**WHAT YOU WILL DO**
Count the lines in the data below that contain the string "лимона", treating uppercase and lowercase as different. Reply with the number only.
Segment Start: DATA TO PROCESS
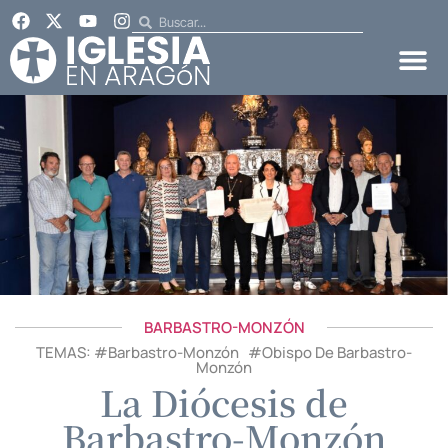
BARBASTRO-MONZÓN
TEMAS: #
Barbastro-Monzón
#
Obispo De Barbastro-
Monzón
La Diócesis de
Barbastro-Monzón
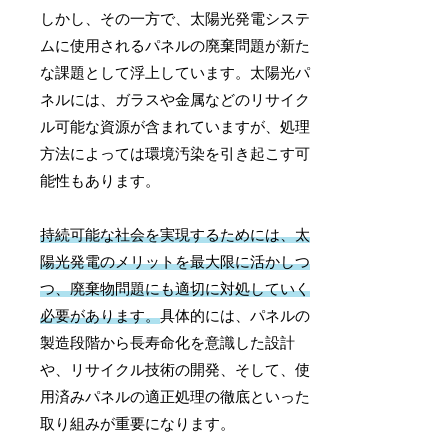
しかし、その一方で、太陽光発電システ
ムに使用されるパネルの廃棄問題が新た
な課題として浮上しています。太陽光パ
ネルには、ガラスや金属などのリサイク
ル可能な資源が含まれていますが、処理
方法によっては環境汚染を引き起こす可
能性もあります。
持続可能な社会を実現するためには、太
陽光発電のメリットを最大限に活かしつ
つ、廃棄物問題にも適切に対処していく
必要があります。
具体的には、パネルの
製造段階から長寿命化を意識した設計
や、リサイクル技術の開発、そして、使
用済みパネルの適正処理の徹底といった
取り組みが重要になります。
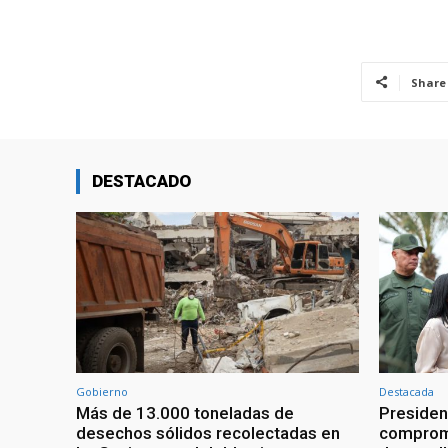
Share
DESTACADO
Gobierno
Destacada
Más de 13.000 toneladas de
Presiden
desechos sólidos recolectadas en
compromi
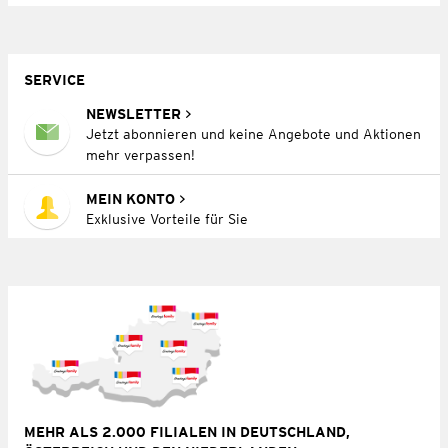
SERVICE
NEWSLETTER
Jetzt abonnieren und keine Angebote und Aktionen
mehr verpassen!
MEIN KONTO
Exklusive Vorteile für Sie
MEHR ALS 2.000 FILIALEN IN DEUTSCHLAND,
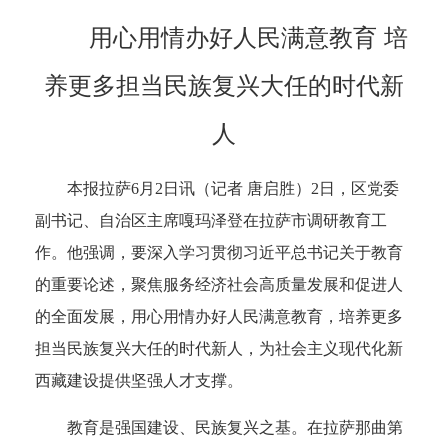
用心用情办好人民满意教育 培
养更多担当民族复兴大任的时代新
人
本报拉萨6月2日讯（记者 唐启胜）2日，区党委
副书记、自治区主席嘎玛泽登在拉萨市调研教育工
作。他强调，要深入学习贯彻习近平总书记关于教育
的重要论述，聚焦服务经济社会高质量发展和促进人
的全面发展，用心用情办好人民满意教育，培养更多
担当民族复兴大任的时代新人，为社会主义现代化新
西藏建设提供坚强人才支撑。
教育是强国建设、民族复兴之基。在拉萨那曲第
Segment End: DATA TO PROCESS
Segment Start: DATA TO PROCESS
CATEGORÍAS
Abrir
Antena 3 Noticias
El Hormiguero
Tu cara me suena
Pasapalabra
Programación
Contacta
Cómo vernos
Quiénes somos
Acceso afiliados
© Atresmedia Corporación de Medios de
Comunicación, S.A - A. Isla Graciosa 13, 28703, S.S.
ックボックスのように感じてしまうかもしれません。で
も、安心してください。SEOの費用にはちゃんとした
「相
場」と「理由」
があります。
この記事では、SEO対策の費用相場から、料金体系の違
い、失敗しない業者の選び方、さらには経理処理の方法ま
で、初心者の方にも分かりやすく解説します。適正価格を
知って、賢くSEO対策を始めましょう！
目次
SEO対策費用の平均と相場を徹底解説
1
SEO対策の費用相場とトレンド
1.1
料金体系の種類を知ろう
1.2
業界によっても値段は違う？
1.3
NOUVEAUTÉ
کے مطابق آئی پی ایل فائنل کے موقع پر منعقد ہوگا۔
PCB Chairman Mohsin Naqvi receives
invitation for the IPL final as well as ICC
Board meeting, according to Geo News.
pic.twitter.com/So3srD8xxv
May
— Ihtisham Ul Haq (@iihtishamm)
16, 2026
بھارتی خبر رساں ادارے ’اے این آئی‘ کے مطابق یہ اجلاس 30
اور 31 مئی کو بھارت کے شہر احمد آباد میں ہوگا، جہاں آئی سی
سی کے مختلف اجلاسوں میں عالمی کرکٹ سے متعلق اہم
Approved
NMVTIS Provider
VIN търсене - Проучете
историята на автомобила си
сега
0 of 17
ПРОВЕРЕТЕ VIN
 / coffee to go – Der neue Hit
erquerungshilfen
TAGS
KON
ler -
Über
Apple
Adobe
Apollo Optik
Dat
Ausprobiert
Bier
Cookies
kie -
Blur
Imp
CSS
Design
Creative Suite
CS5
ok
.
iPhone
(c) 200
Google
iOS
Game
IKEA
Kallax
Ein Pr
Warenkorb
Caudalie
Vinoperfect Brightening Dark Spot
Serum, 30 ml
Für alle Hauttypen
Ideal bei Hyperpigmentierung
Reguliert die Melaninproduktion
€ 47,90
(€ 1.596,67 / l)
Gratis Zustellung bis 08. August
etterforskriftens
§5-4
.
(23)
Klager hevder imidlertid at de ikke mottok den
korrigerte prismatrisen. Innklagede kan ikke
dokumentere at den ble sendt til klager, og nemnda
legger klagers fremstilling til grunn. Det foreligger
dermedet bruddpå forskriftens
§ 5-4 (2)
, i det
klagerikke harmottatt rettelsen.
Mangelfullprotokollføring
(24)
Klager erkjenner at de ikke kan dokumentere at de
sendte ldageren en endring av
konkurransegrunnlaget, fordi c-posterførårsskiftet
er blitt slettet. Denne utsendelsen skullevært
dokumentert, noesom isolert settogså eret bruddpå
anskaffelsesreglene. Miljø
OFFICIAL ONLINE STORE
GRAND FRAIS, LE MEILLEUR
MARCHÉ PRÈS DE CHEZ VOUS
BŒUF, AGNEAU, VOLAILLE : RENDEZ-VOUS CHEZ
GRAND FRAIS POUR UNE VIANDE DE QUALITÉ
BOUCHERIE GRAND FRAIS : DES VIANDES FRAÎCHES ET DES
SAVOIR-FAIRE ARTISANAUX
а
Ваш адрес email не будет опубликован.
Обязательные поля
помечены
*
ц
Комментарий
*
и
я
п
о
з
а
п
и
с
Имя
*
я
Segment End: DATA TO PROCESS
Segment Start: DATA TO PROCESS
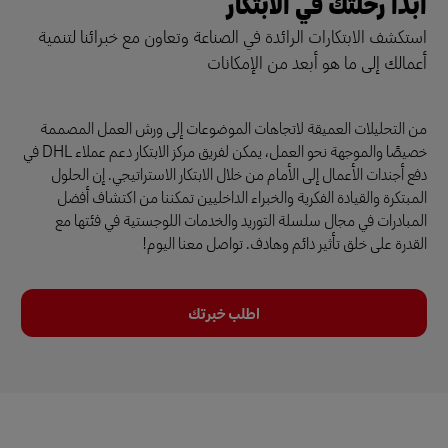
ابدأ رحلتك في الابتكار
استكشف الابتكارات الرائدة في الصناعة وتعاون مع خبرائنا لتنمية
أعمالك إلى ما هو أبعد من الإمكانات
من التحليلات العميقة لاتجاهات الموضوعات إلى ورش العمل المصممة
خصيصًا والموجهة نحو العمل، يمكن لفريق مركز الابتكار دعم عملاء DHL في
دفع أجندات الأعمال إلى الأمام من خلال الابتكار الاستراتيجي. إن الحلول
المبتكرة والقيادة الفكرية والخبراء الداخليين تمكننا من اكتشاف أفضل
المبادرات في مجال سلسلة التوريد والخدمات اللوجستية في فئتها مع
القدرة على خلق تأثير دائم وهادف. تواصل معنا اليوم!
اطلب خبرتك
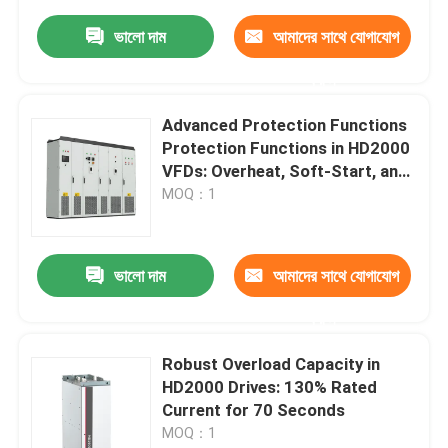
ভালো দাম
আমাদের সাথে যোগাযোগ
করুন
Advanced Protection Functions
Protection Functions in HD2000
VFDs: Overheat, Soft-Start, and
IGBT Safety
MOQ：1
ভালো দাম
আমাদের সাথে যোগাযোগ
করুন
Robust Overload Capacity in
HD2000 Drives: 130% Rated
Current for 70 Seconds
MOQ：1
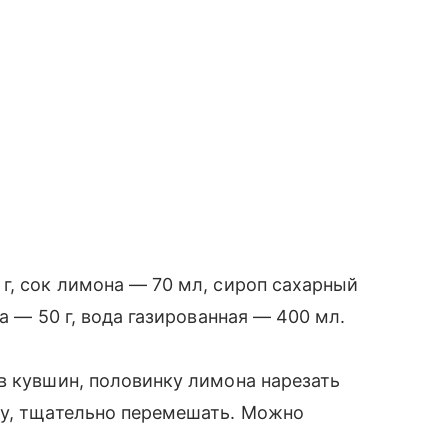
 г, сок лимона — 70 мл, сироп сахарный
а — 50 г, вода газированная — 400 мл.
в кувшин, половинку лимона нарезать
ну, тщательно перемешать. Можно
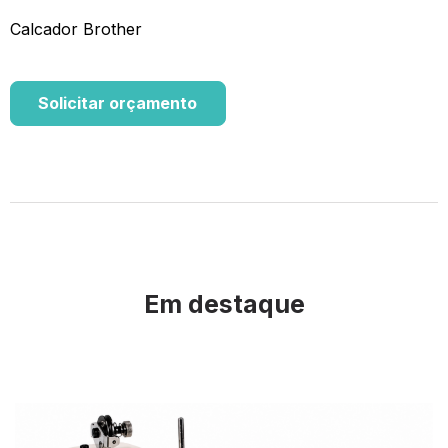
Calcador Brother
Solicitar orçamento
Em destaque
Segment End: DATA TO PROCESS
**PROBLEM SOLUTION**
2